На дне воспоминаний
Евгения Ноздрачёва
«Республика» Сергея Давыдова, Русский драматический театр, Стерлитамак, Башкортостан. Режиссёр Людмила Исмайлова
В Русском драматическом театре города Стерлитамак случилась премьера в самом необычном, не бархатном и не праздничном пространстве, в сценическом трюме — ровно под гигантским поворотным кругом. Под просторной сценой, под парадной, благополучной и привычной «Россией», на которую то и дело указывает одна из героинь пьесы — Ольга, как будто бы сама собой возникла (или вовсе всегда там была) «Республика» по пьесе молодого, но опытного и уже заметного драматурга Сергея Давыдова. Пьеса — собрание монологов людей, которые по какой-то причине складывают личные переживания по поводу гражданской войны в Таджикистане начала 1990-х в сложно устроенный поэтический текст.
Пьеса «Республика» в этом непростом для театра, да и для жизни всего человечества году оказалась в шорт-листах драматургических конкурсов и вызвала бурные дискуссии вокруг модно-обсуждаемой темы постколониализма и вечно острого (особенно для России) национального вопроса. Драматург упаковал в сложную поэтическую форму верлибра свидетельства людей, переживших большое потрясение, — гражданскую войну, о которой мало говорят, почти ничего не знают и уж совсем мало помнят (или не хотят помнить). Именно поэтому пьеса, хоть и предлагающая театру, возможно, излишнюю свободу для интерпретации, написана багровым по живому.
«Республика» оставляет очень много вопросов театру. Кто эти люди и почему они вдруг заговорили? К кому они обращаются и что при этом делают? Даже где герои находятся — пьеса не подсказывает. Некоторые высокопарные фразы монологов, очевидно, сложно «присваиваются» при создании психологических слепков персонажей. Но наиболее важная задача театра — найти точную интонацию этого почти эпического (за счет поэтического остранения) повествования и не прочесть пьесу из бездны в пустоту для вечности, как часто звучат «социалочки» со множества сцен в последнее десятилетие.
В Башкирии национальный вопрос звучит особенным образом. Граница между тем, что «можно» (читай: разрешается) и «невозможно» (читай: нельзя) такая тонкая и искривлённая, что одним общим подходом постколониальной теории не обойтись. Так, для решения «Республики» актёрам и режиссёру Людмиле Исмайловой стало важным найти личные точки входа в пьесу, из которых монологи, полные боли, нежных детских воспоминаний и неразрешённой обиды юности, не звучат как приговор или диагноз «титульной нации» (большой, кстати, вопрос — какой из — на башкирской-то земле, в особенной по этническому составу республике), ведь такое прочтение и становится тем самым: ни за чем — в никуда. Театр сегодня едва ли может быть про человечество, но должен быть про человека. Именно поэтому режиссёрское решение спектакля оказалось изощрённо-многоплановым для, казалось бы, предоставляющей почти полную свободу сцене «Республики».

*Имеющиеся данные:*
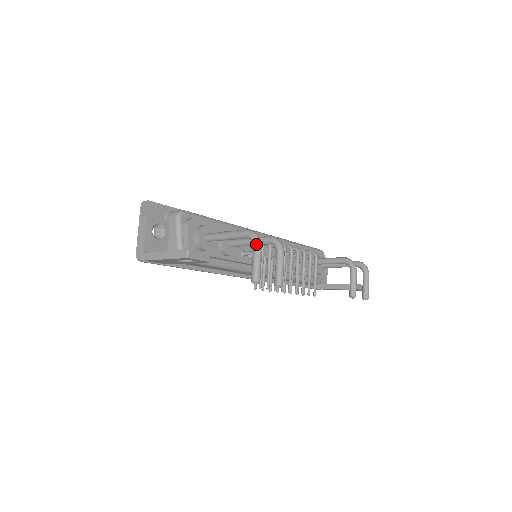
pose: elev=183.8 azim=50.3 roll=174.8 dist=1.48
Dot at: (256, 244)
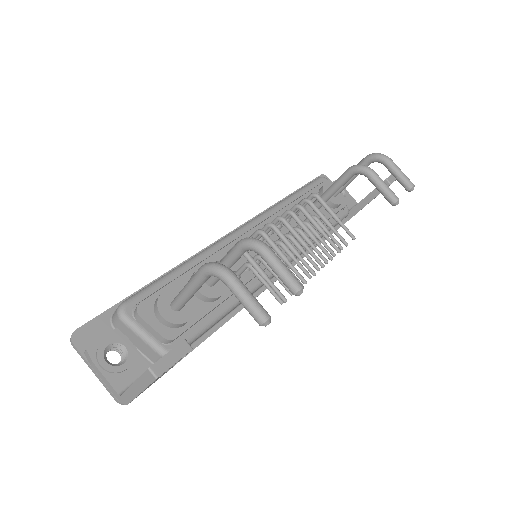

*Задание 1:* Воспроизведите фрагмент исходного текста слово в слово, начиная со слов «На дне воспоминаний» и продолжая вплоть до слов «устроенный поэтический текст.» включительно.
*Задание 2:* В каком пространстве театра Стерлитамака, согласно исходному тексту, прошла премьера «Республики»?
*Задание 3:* Перечислите всё, чем, по словам исходного текста, полны монологи пьесы.

*Ожидаемый ответ 1:*
На дне воспоминаний
Евгения Ноздрачёва
«Республика» Сергея Давыдова, Русский драматический театр, Стерлитамак, Башкортостан. Режиссёр Людмила Исмайлова
В Русском драматическом театре города Стерлитамак случилась премьера в самом необычном, не бархатном и не праздничном пространстве, в сценическом трюме — ровно под гигантским поворотным кругом. Под просторной сценой, под парадной, благополучной и привычной «Россией», на которую то и дело указывает одна из героинь пьесы — Ольга, как будто бы сама собой возникла (или вовсе всегда там была) «Республика» по пьесе молодого, но опытного и уже заметного драматурга Сергея Давыдова. Пьеса — собрание монологов людей, которые по какой-то причине складывают личные переживания по поводу гражданской войны в Таджикистане начала 1990-х в сложно устроенный поэтический текст.

*Ожидаемый ответ 2:* В сценическом трюме, ровно под гигантским поворотным кругом.

*Ожидаемый ответ 3:* Болью, нежными детскими воспоминаниями и неразрешённой обидой юности.